08:35 >> Yeah, awesome. Way back in the day.
08:37 I think we met in Vancouver to set that up.
08:39 When you were up, we met at PyCascades there.
08:41 >> I generally think of myself as a smart person, but people that can handle doing AST work in Python, I'm like, "Oh my gosh, it's over my head." >> Yeah, that's pretty awesome. One thing really quick before we move on, Brian.
08:57 If you go to the homepage of the TypeSplainer, - Yeah. - Which is basically back one.
09:01 So it's got this fairly pathological insane example to show you like you can take crazy stuff and explain it, yeah? - Yeah.
09:08 - But you can type in there.
09:09 Like you can take that code away and put whatever you want in there and then hit type spline.
09:13 So if you just made like a function that just took, you know, yeah, exactly.
09:18 Give it a name and do a dot, dot, dot, yeah.
09:20 Give the function a name, you'll be good.
09:22 - Type spline. - And then you hit type spline.
09:24 Oh, oh, oh. - Compiler, nevermind.
09:25 - It needs a function name.
09:27 - Oh, I didn't.
09:28 - It's not JavaScript, come on.
09:30 (both laughing)
09:31 - Try and use Python. - Ooh, I love it.
09:34 Yeah, see, I mean, it's not a super huge explanation of what an integer is, but like you can take some random code and drop it and then go explain it to me.
09:41 I guess now you can also use the VS Code extension, which I haven't seen.
09:44 Anyway, I thought this was cool as well and certainly saw a lot of people talking about it on Twitter when it came out.
09:50 So, but final thing, I think this is noteworthy as well.
09:54 And I think it's worth mentioning, WASI is just 14.
09:57 So speaking of people like Emily, who can do like AST stuff, like crazy, like also, if you write this when you're 14, well done, you're on your way.
10:05 Plus it's, it's really good looking for something right out of the gate.
10:10 So it looks nice.
10:11 Yeah.
10:11 Awesome.
10:12 Yeah.
10:12 I also think the, the like architecture of it's really great too.
10:16 So I really like that.
10:17 He embraced sort of building out the tool itself and then building a CLI and a web interface and a VX code extension.
10:25 So I think that is a really great example of how to structure a project like this, yeah.
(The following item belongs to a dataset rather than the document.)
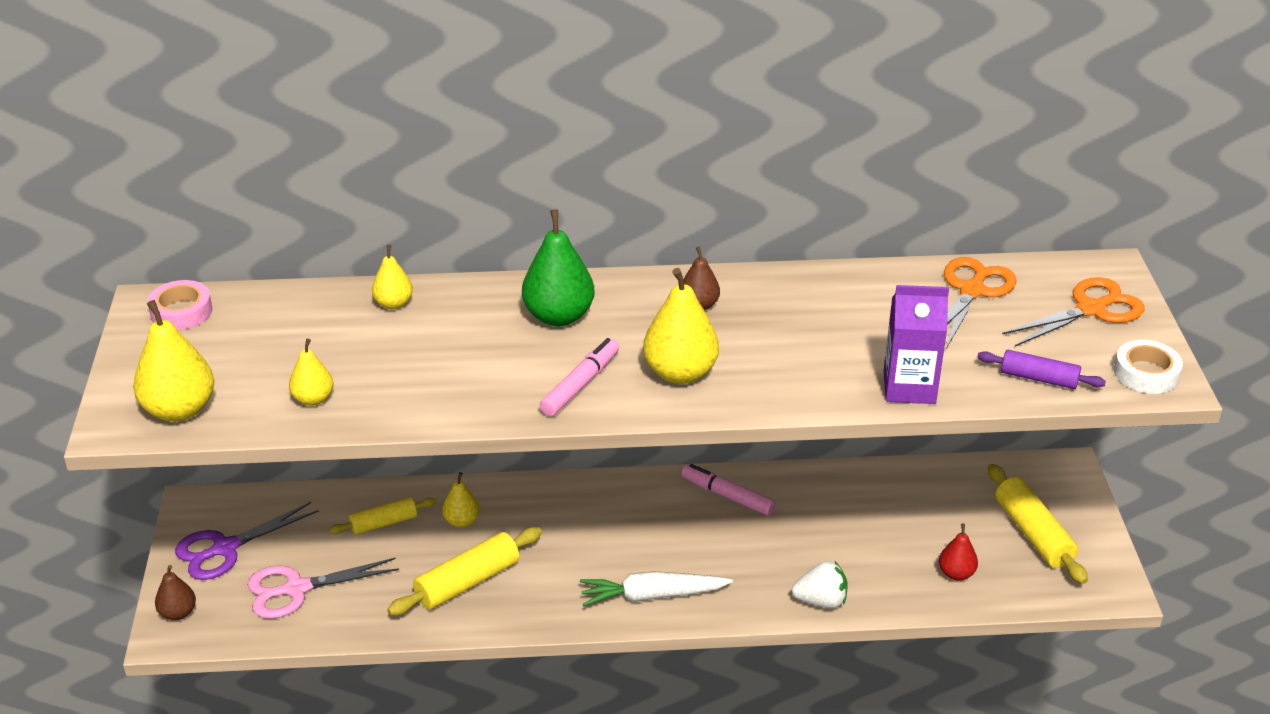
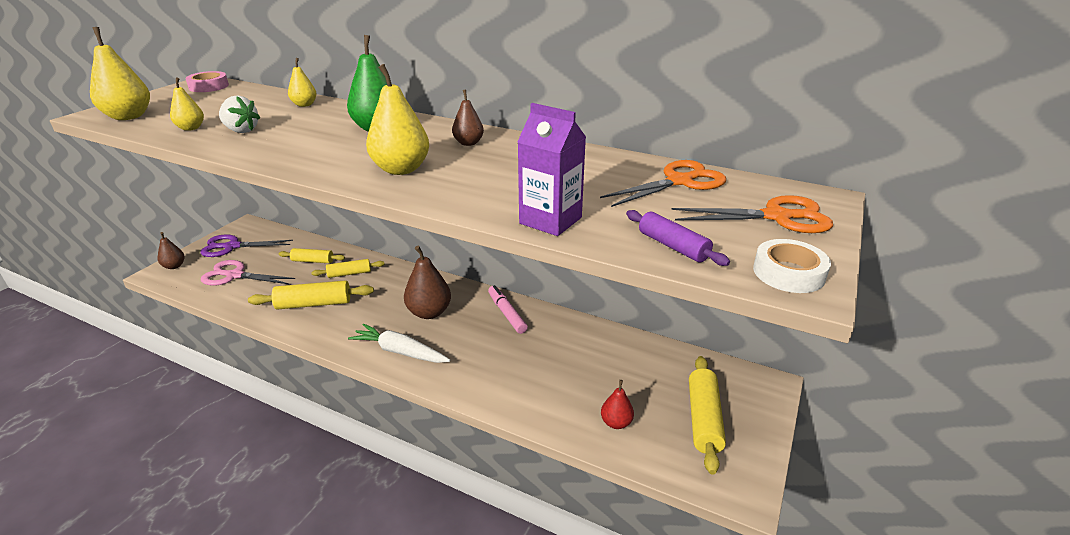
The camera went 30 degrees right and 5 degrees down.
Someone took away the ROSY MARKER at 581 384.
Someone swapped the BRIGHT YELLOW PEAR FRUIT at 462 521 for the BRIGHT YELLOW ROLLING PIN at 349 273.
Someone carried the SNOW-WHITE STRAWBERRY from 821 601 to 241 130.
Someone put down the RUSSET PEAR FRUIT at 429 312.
10:31 - Nice. - Yeah, that's awesome.
10:33 Hey, Emily, we lost your screen, if you wanna share it back, or I can just add in. - Oh, yeah.
10:39 - While you're working on that, let me just follow up with Sam real quick, who pointed out, "Be super aware of the limitations of your hardware "when you try to write files in async environments.
10:47 "I had this project that ground to a halt "because too many workers were trying to run at once." Yes, absolutely, good point, Sam.
10:54 That is generally true for any limited resource that you point async things at, right?
10:59 If you're going like async against a database and a couple of queries will max it out, and if you end up hitting it with 100 queries at the same time, it's not gonna go faster.
11:08 It's only gonna get worse as it like fights for contention and resources and stuff.
11:13 And then on this one, on the TypeSplainer, Brian Skin says, "Agreed, very nice work." So awesome.
11:20 - All right, so this is another--
11:21 - All right, Emily, you're up for the first one.
11:23 - Yeah, so this is another one of those new to me things, but Marlene's article just came out and that's how I actually found out about it.
11:30 So Marlene wrote this really excellent introduction to using IBIS for Python programmers.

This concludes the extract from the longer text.